The PC-KD863G, by far the most uncommon piece of first-party PC Engine hardware, is the only labeled HE-System device that NEC-HE themselves released into the marketplace. Simply put, it’s a computer (RGB) monitor with PCE hardware pre-installed internally. As you can see from the pamphlet photo, there’s a HuCard slot and a single control port down below the screen, along with speakers on both sides of the CRT. This means that you could play PCE games with this set by itself without tying up Dad’s TV — sort of like a really big PC Engine LT or GT, I suppose.
The unique thing about this device is that it was the only officially-licensed PC Engine to output straight RGB video. The X1 Twin could only do composite video for the PCE since the console’s hardware was functionally separate from the computer, but the PC-KD863G outputs a direct RGB signal, giving the sharpest picture you can expect to find in real life. (All PCEs output RGB video internally, and at one point Dempa Shinbunsha announced a standalone RGB monitor that included a special video interface for the PCE, but that dissolved into vaporware. High-end gamers used custom cables instead, which were sold by many mail-order joints.)
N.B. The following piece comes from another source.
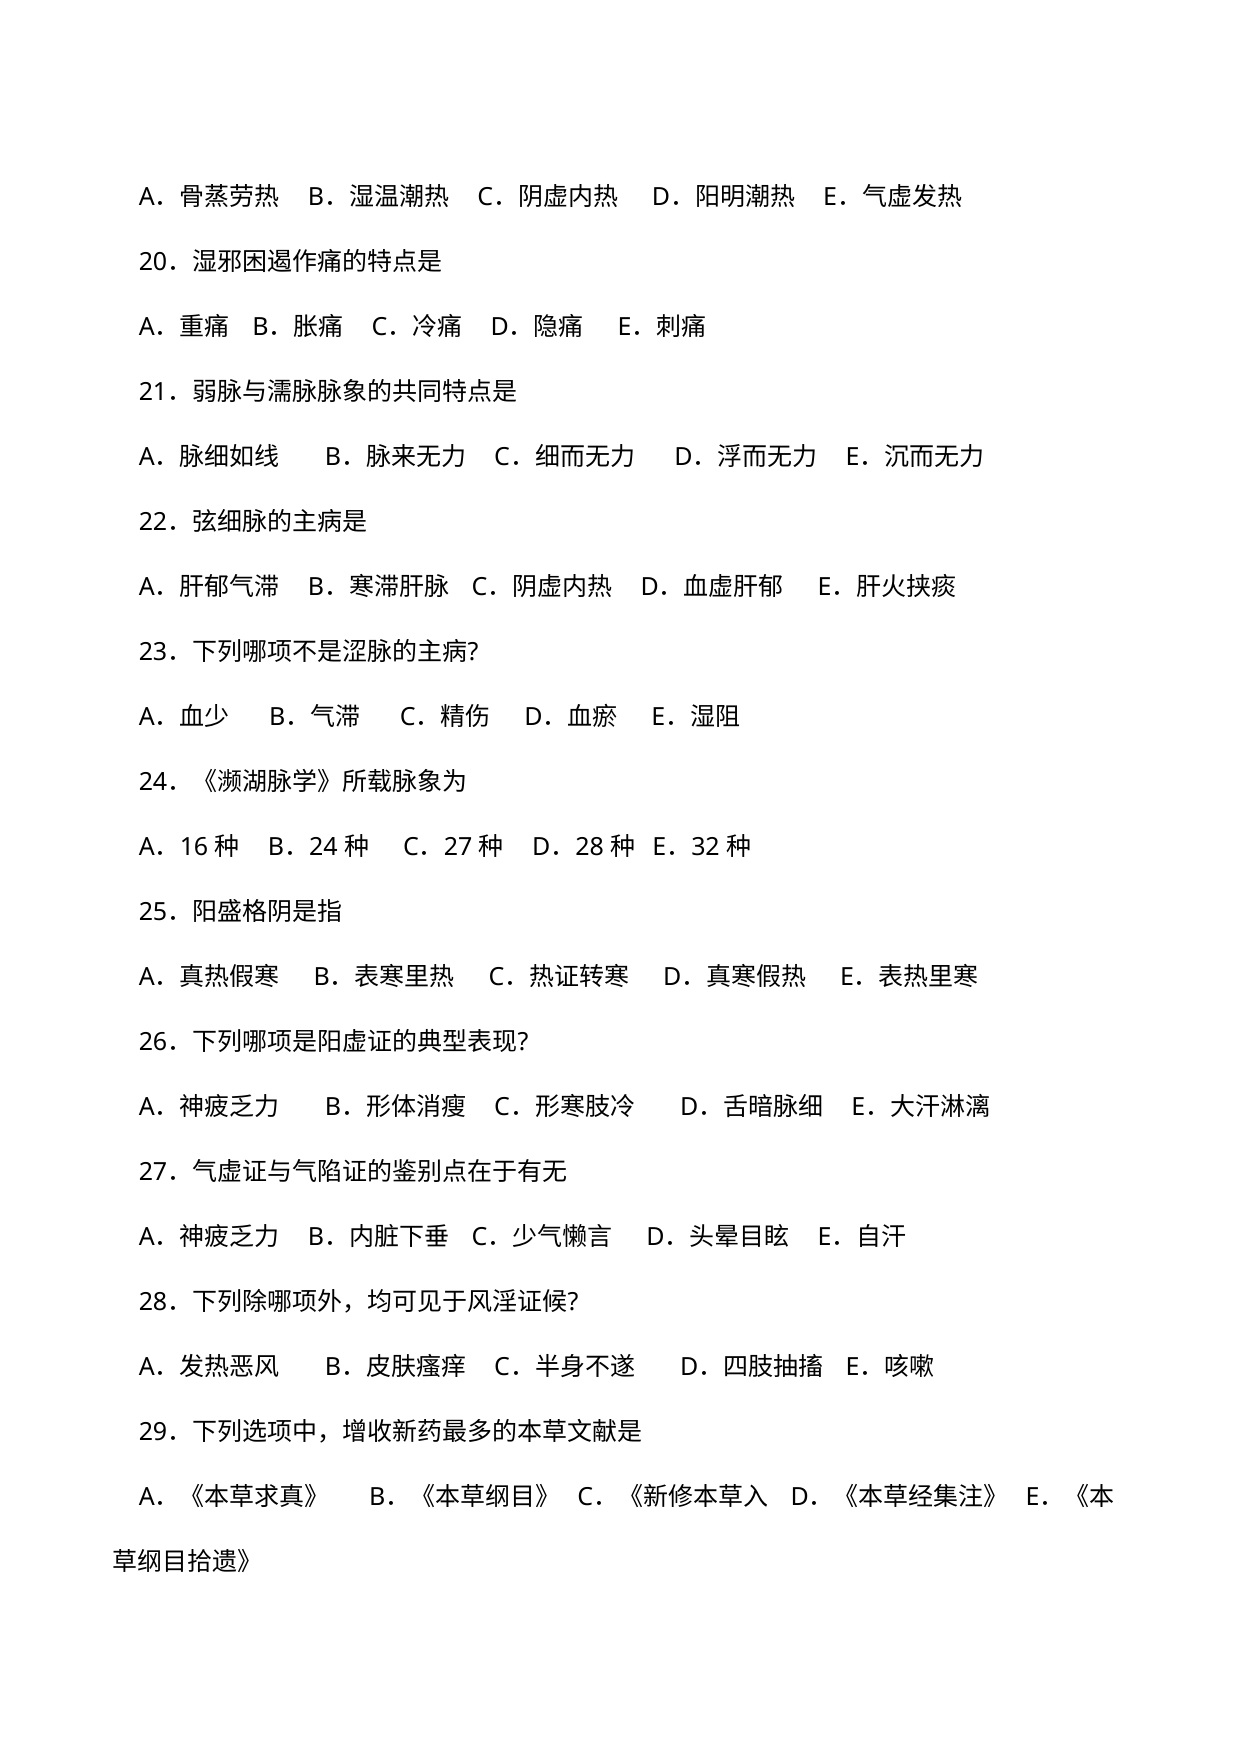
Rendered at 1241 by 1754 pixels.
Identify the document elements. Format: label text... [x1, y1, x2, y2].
The 138,000 yen list price makes this easily the most expensive piece of PC Engine hardware ever released. Most of that price is probably tied up in the cost of the monitor hardware — those things were expensive during the 80s, something rarely appreciated today (there’s a reason why most 8-bit PCs connected to television sets) — and when you consider the PC Engine LT itself cost just a bit under 100,000, that six-figure MSRP begins to become just a tad easier to swallow. Besides, maybe some customers looking for a plain ol’ PC monitor saw the PCE hardware as a little extra bonus. I don’t know.
In reality, the PC-KD863G saw its most frequent use in the editorial departments of video game magazines, which used it for screenshot snapping until custom RGB cables came along. Otherwise it wasn’t too useful, thanks to its lack of expansion port and resulting incompatibility with the CD-ROM System.
I’ve never ever ever seen one of these in real life. In fact,
I’d honestly be surprised if there were any working examples left.Brandon Sheffield noted that a Hong Kong dude has had one up on eBay since last fall for $1000 even. French super-collector Adol has one, too. The last one I could find on Japanese auction sites was sold back in 2005.